Die Umstände von Hanfstaengls Verschwinden sind so burlesk wie vieles in seinem Leben. Er wurde in ein Flugzeug bestellt, der Pilot erklärte ihm in der Luft, er habe Order, Hanfstaengl über Spanien abzuwerfen, landete dann aber nach Stunden in Leipzig, wo „Putzi“ Reißaus nahm. Es gibt diverse Versionen dieser Geschichte. Hanfstaengl zufolge stand ein Mordkomplott hinter der Aktion. Goebbels erklärte das Ganze zu einem brüllend komischen Streich, mit dem sie dem großmäuligen Großbürger eine Lektion erteilen wollten. Dieser machte auf jeden Fall, dass er wegkam und floh mit seinem halbwüchsigen Sohn 1937 nach England. Von Helene war der Senior inzwischen getrennt, wegen Unverträglichkeit der Charaktere und zahlreicher Affären. Dort verlangte der Abtrünnige von seinen deutschen Freunden eine Entschuldigung, wurde mit Kriegsbeginn interniert und später in die USA gebracht, wo er Präsident Franklin Roosevelt, einem alten Bekannten aus dem New Yorker Harvard Club, die Psychologie des Führers und seines Volks erklären sollte. In einer Villa außerhalb Washingtons hörte er ab 1942 diverse Radiosender ab. Als „Bewacher“ zur Seite gestellt wurde ihm sein eigener Sohn, der in der Zwischenzeit in die US-Armee eingetreten war.
Noch immer verstand sich Dr. Sedgwick, wie er nun nach seinem mittleren Namen genannt wurde, als Patriot. Gegen die Allierten hatten die Deutschen seiner Meinung nach keine Chance, den Krieg würden sie auf jeden Falll verlieren. Also dann am besten möglichst schnell, um die Verluste in Grenzen zu halten. Wobei er, wie sein Sohn Egon Jahrzehnte später erzählte, innerlich durchaus zerrissen war: Was er tat, war in seinen eigenen Augen Hochverrat.

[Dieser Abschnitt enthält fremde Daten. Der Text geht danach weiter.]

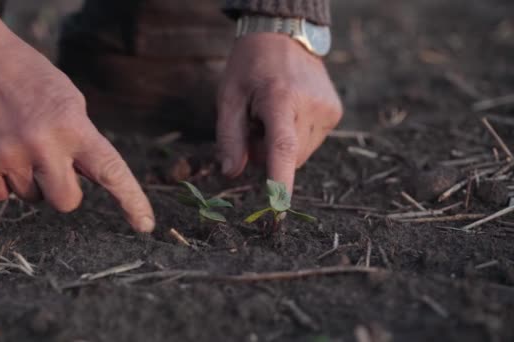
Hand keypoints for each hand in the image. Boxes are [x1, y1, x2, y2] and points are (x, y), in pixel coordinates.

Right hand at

Am Ende war die Idee (von der die Briten gar nichs hielten) offenbar besser als die Ergebnisse. Das fanden zumindest Roosevelt und seine Leute. Der Riese selbst echauffierte sich, wenn die Amerikaner seinen Diagnosen und Ratschlägen keine Taten folgen ließen. 1944 wurde das Experiment „S-Projekt“ abgebrochen, der Informant – der sich geweigert hatte, von einem Schwarzen das Essen entgegen zu nehmen – nach Großbritannien zurückexpeditiert.
Nach dem Krieg kehrte er nach München heim, wurde 1949 schnell entnazifiziert und „verbrachte den Rest seines Lebens damit, die Gegenwart zu genießen und unter der Vergangenheit zu leiden“, wie es sein Sohn beschrieb. Ganz so groß kann das Leiden allerdings nicht gewesen sein: Vor seinem Tod 1975 verfasste er noch zwei Bücher mit Erinnerungen, in denen er sich zum „politischen Außenseiter“ stilisierte. Historiker greifen darauf gern als Quellen zurück, lesen sie allerdings mit besonders kritischen Augen.
Als Zeitzeuge ist der fantasievolle Hanfstaengl so unzuverlässig und eitel, wie er es in der Zeit selbst war.